Data ▸
# # # # # # #

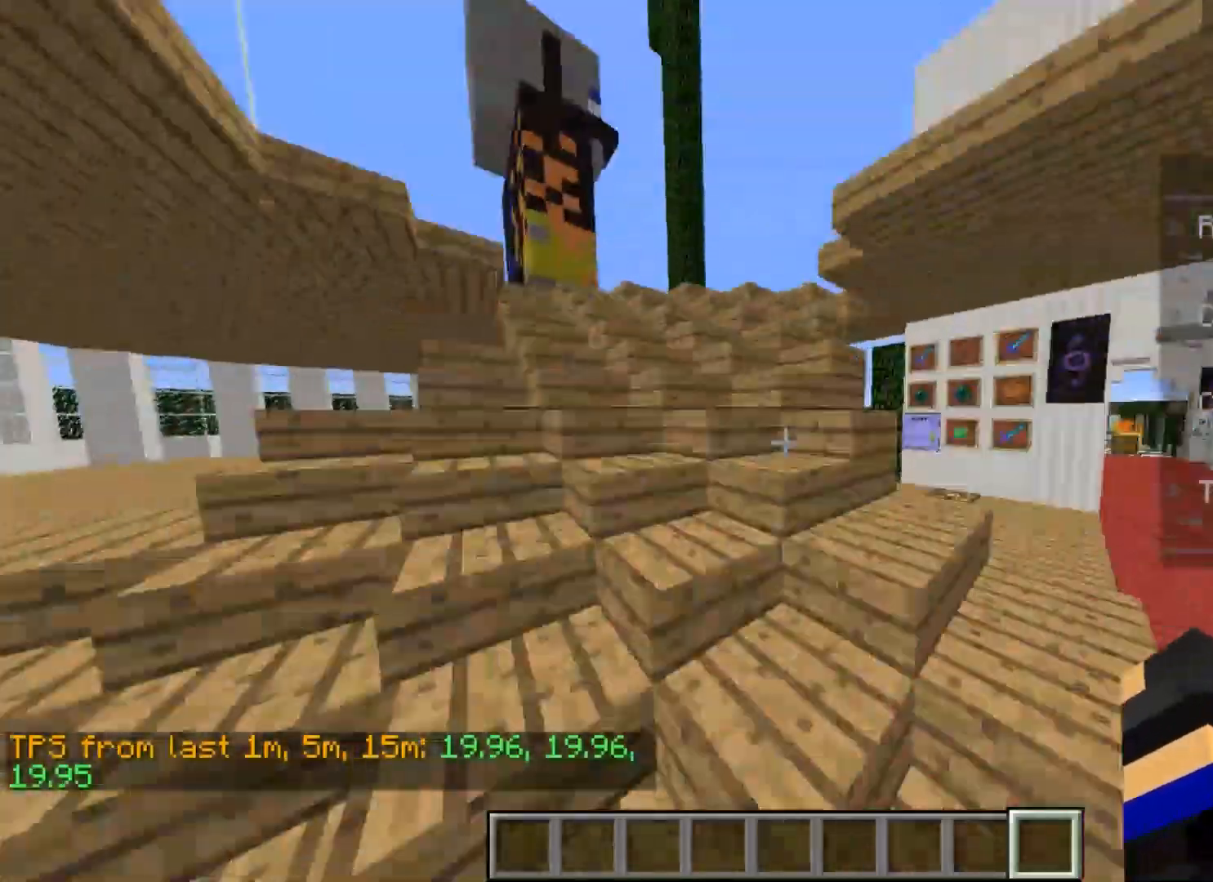
{"keys": ["a"], "mouse": [], "events": [[33, "w", "down"], [133, "w", "up"], [400, "a", "down"]]}
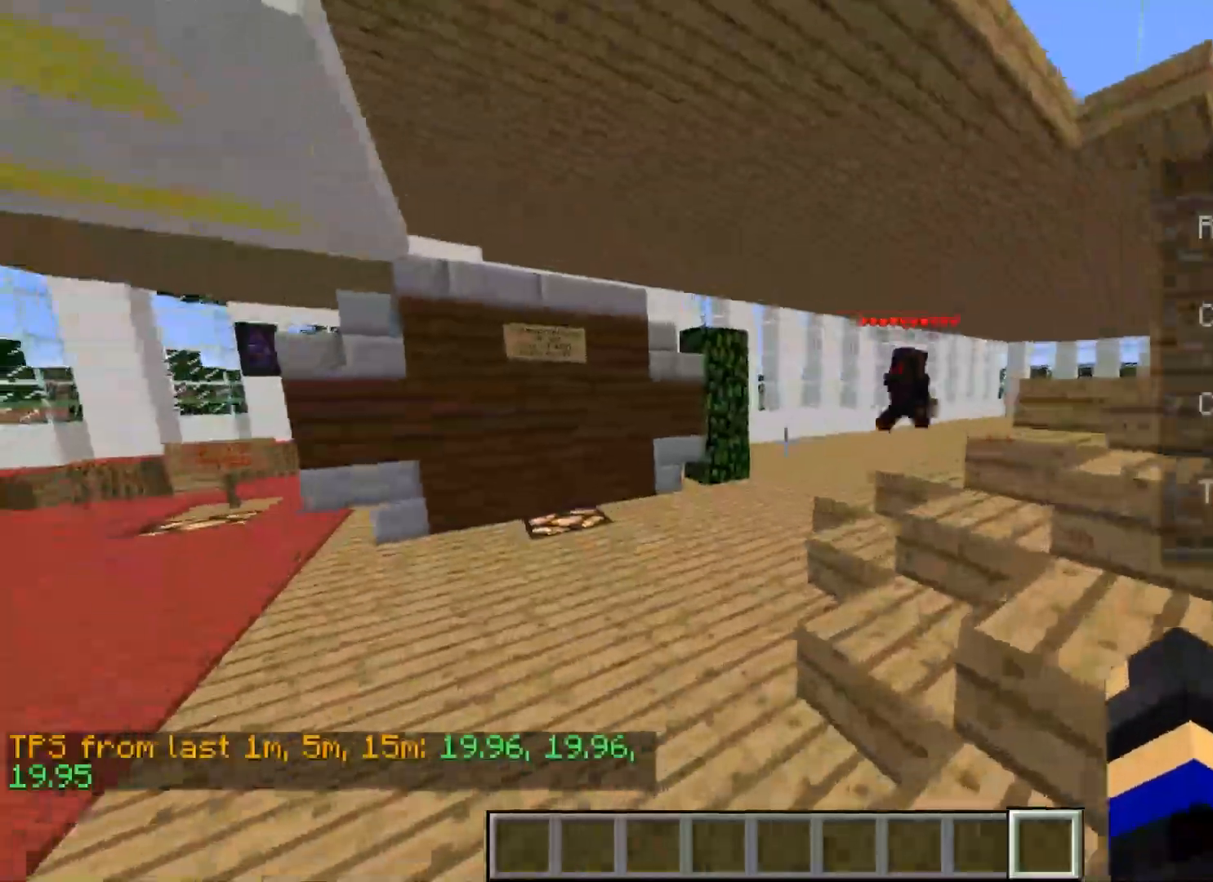
{"keys": ["w"], "mouse": [], "events": [[67, "a", "up"], [134, "w", "down"]]}
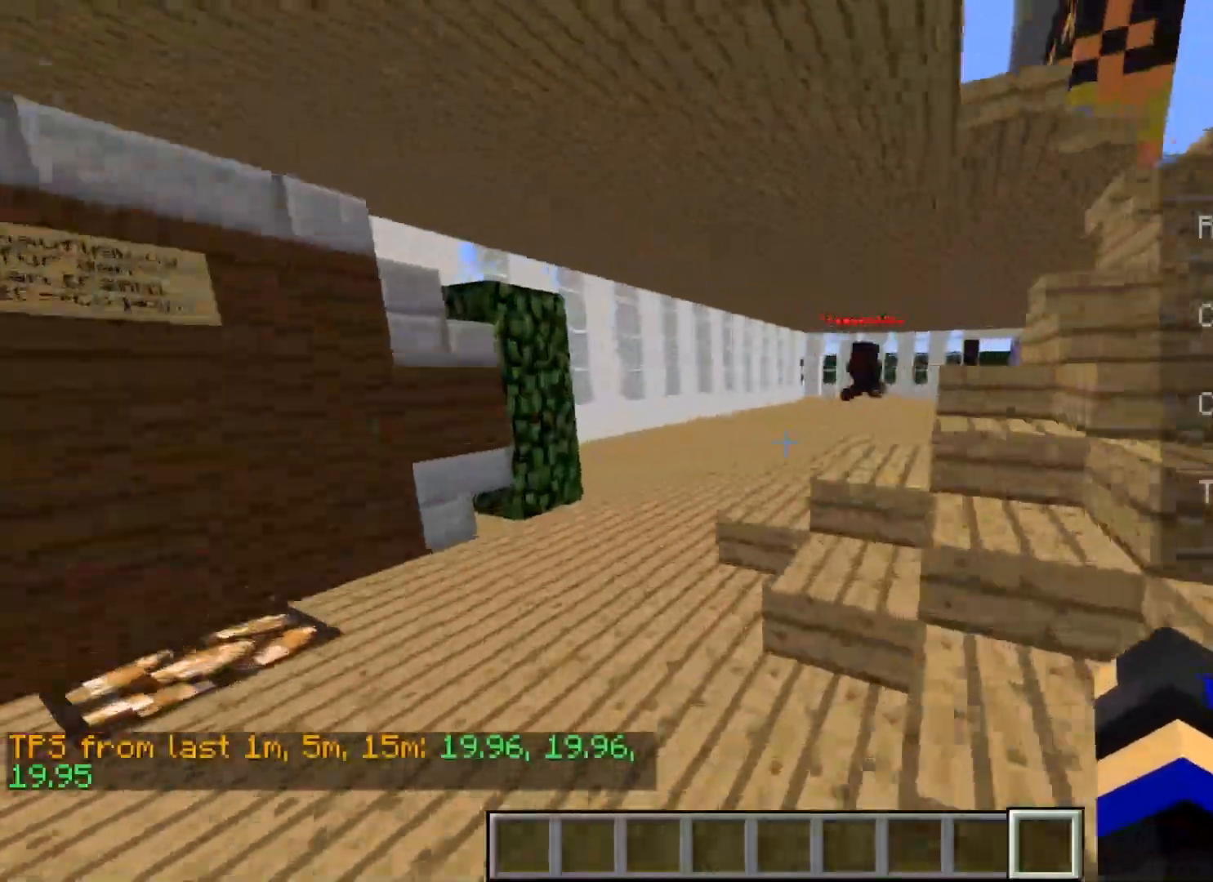
{"keys": ["w"], "mouse": [], "events": [[300, "a", "down"], [400, "a", "up"]]}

# # # # # # #

Task goal ▸ Repeat each line of the material exactly, please, and skip every picture.

The answer ▸
{"keys": ["a"], "mouse": [], "events": [[33, "w", "down"], [133, "w", "up"], [400, "a", "down"]]}
{"keys": ["w"], "mouse": [], "events": [[67, "a", "up"], [134, "w", "down"]]}
{"keys": ["w"], "mouse": [], "events": [[300, "a", "down"], [400, "a", "up"]]}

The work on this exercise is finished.